The  dojo.data.ItemFileReadStore or dojox.data.QueryReadStore are perfectly fine for the small stuff (simple Tree Views, or for backing Data Grids), but I quickly ran into problems when I tried to do more complex Schemas -- particularly when I wanted to represent Schema Associations.

JSON: Type Information is Lost in Translation?!
As part of my system design, I am standardizing on exchanging JSON over the wire. There are compelling reasons to use JSON:  the declaration markup is much more compact, and it's wayyy faster and easier for JavaScript Engines to deserialize JSON into ready-to-use objects.

The downside to using JSON, though, is that you don't get type information in the output results. At least not by default.  That kind of sucks, because I'd like to represent Nested Associations in the output data. For example, let's look at the standard Dojo Continents/Countries example in XML:

<country>
  <area nil="true"/>
  <id type="integer">1</id>
  <name>Africa</name>
  <ntype>Continent</ntype>
  <population nil="true"/>
  <timezone nil="true"/>
  <children type="array">
    <child type="Country"> contents of child 1 XML trimmed by lalee </child>
    <child type="Country"> contents of child 2 XML trimmed by lalee </child>
  </children>
</country>

and the same data, in JSON:

  {  
  "name": "Africa", 
  "ntype": "Continent", 
  "timezone": null, 
  "id": 1, 
  "area": null, 
  "population": null, 
  "children": [{contents of child 1 JSON trimmed by lalee},{contents of child 2 JSON trimmed by lalee}] 
  }

Everyone seems to shrug this off as the price to pay for using a simplistic protocol.
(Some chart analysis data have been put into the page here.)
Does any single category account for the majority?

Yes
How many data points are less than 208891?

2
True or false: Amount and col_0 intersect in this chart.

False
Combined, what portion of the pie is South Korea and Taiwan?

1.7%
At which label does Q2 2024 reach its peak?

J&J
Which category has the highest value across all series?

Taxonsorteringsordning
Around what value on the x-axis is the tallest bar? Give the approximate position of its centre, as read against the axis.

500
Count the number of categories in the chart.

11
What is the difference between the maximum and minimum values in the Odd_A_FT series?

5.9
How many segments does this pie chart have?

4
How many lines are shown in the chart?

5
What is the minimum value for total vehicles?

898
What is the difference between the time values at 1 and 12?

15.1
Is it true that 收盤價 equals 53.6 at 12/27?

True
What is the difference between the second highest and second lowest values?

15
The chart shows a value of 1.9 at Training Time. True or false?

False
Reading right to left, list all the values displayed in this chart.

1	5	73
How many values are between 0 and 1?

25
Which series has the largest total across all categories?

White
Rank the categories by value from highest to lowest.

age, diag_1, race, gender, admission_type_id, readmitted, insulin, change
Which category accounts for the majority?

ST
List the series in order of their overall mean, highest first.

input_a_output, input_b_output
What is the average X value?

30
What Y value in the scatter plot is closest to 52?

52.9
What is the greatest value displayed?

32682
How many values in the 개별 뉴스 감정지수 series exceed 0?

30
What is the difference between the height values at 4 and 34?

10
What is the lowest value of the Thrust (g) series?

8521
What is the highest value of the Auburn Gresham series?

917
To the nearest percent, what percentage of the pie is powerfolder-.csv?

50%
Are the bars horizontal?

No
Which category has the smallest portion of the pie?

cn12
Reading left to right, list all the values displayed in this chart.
Umm.. no. There's no good reason why Schema Associations and Type Information (of associated records) can't be maintained and honored. In fact, a lot of what I plan to do with Django/Merb/Rails (backend) + Dojo Toolkit (frontend) absolutely depend on proper maintenance of Schema Associations.

If I were writing a Blog Server, I'd want to represent a Schema consisting of Posts, Comments, and Users. That way, a Post that is deep-fetched from a DataStore can provide data for the Post, displayed in the main area, as well as nested Comments, displayed in a DataGrid.